Public Enum createtype
{
Create = 0,
Modify
}

This code is used to create an enumeration variable of the bbsuser class. It is easy for anyone who has written the C program to understand it. The function of setting up this enumeration variable is to simplify the memory, replace the value with a name that is easy to remember. For example, if the above definition is used as the first parameter in the createuser method, bbsuser. createtype. the actual value of create is 0, which indicates that the purpose of this method is to create a user, and if it is bbsuser. createtype. modify indicates the purpose of modifying user data. Obviously, statements like if (a_enumcreatetype = bbsuser. createtype. Create) are easier to remember than statements like if (a_intcreatetype = 1), minimizing the possibility of errors.
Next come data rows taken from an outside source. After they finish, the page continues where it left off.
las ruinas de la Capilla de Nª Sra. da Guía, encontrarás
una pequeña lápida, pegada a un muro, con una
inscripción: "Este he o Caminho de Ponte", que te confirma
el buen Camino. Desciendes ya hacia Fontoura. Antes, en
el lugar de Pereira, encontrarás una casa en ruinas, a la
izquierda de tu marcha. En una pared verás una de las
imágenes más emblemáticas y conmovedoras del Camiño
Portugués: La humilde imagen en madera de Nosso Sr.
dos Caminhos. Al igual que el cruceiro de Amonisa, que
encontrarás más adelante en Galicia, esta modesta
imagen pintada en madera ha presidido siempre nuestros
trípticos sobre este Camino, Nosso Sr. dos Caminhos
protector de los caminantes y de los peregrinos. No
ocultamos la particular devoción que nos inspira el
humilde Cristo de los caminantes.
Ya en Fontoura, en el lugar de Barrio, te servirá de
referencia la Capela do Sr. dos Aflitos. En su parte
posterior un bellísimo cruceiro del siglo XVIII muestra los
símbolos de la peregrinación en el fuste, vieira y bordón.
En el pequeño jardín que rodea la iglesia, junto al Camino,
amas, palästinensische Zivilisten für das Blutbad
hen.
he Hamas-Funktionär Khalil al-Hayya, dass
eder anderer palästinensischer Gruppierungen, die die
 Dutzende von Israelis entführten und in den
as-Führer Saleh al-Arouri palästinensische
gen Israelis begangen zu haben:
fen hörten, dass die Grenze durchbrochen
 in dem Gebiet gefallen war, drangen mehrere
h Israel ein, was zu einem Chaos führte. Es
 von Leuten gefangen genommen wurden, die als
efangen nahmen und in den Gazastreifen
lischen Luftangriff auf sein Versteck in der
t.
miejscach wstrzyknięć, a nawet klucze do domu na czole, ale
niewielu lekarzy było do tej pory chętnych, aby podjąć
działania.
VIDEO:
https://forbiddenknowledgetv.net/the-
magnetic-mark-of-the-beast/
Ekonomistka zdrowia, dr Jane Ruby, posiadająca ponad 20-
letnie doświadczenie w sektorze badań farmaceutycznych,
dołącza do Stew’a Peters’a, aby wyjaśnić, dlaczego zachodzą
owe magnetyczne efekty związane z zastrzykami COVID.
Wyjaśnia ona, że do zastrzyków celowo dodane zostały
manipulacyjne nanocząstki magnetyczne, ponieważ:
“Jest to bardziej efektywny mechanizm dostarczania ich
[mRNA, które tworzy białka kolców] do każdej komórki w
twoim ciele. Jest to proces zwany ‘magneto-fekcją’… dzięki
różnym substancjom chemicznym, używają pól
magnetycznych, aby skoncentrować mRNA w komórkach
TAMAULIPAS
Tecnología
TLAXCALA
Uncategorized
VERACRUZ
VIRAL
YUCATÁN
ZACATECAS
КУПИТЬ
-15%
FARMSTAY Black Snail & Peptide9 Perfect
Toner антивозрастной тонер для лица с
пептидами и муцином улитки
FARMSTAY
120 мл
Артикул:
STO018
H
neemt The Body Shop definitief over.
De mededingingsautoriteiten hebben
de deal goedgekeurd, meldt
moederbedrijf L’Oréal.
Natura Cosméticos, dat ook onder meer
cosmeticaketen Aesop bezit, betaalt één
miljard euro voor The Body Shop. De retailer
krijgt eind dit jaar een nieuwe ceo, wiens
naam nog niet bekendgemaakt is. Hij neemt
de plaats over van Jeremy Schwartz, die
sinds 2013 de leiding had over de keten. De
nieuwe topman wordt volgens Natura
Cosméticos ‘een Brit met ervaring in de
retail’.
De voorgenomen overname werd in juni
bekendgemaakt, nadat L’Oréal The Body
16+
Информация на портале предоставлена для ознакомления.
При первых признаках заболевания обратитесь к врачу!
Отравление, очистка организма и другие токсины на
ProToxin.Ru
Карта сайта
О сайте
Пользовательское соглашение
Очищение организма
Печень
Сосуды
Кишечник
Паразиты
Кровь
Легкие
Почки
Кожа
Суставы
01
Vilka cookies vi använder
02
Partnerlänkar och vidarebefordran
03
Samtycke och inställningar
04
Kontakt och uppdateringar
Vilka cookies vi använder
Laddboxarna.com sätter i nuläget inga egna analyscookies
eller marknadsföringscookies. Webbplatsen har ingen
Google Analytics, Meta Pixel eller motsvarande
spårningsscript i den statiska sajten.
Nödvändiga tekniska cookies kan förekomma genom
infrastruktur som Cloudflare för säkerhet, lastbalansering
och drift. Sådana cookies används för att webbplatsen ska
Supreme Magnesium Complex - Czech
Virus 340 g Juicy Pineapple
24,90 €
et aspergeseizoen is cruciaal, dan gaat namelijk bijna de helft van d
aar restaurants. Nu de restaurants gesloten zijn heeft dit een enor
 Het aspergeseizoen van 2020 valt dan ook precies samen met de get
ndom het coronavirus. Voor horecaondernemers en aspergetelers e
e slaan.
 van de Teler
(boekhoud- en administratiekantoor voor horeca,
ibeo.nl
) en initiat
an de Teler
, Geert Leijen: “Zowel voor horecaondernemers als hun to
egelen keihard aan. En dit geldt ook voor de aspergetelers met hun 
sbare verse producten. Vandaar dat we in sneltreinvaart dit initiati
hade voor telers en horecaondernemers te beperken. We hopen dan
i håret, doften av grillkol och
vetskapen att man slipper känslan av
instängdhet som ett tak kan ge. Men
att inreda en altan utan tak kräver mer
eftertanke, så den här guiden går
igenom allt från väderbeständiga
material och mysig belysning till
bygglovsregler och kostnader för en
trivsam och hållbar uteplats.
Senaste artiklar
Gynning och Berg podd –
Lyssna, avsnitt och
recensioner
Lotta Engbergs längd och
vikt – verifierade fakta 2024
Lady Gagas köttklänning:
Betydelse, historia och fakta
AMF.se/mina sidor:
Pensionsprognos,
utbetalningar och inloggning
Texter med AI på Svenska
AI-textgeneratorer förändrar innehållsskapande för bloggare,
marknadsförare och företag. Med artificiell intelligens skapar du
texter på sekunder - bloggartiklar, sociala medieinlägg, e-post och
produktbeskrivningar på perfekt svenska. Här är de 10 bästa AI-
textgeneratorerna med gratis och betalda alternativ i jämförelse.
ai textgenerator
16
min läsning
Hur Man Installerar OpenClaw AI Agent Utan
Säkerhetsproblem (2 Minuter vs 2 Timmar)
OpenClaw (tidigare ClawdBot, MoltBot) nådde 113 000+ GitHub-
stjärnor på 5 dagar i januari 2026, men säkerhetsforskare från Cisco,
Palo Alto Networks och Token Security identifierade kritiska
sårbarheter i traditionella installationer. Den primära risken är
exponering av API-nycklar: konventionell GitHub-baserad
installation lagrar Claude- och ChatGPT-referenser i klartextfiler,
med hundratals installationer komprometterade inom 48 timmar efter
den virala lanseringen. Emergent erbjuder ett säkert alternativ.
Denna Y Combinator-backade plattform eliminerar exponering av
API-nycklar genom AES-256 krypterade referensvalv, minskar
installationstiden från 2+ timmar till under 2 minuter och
Another thing to explain is: You may have noticed that there are two getuser methods in the class definition. The scope and return values are the same, but the parameter types are different. Yes, this approach is called override. It is only a basic method for implementing polymorphism in object-oriented programming languages. What are the benefits of doing so? The correct method should be called by the class based on different parameters. This may be abstract. For example, the getuser method is used to obtain user information, the user name can be used to obtain information, or the user ID can be used to obtain information. If function Overloading is not required, we need to create two functions, which may be getuserfromname (string a_strname ), the other is getuserformid (INT a_intid). During the call, you need to determine which method to call, as shown in the following code:

If (bbsuser. ID! = "")
{
Getuserfromid (bbsuser. ID );
}
Else if (bbsuser. Name! = "")
{
Getuserfromname (bbsuser. Name );
}

I'm afraid I don't need to talk about the above two methods. Now that we have created a bbsuser object, we can use it to perform operations on users.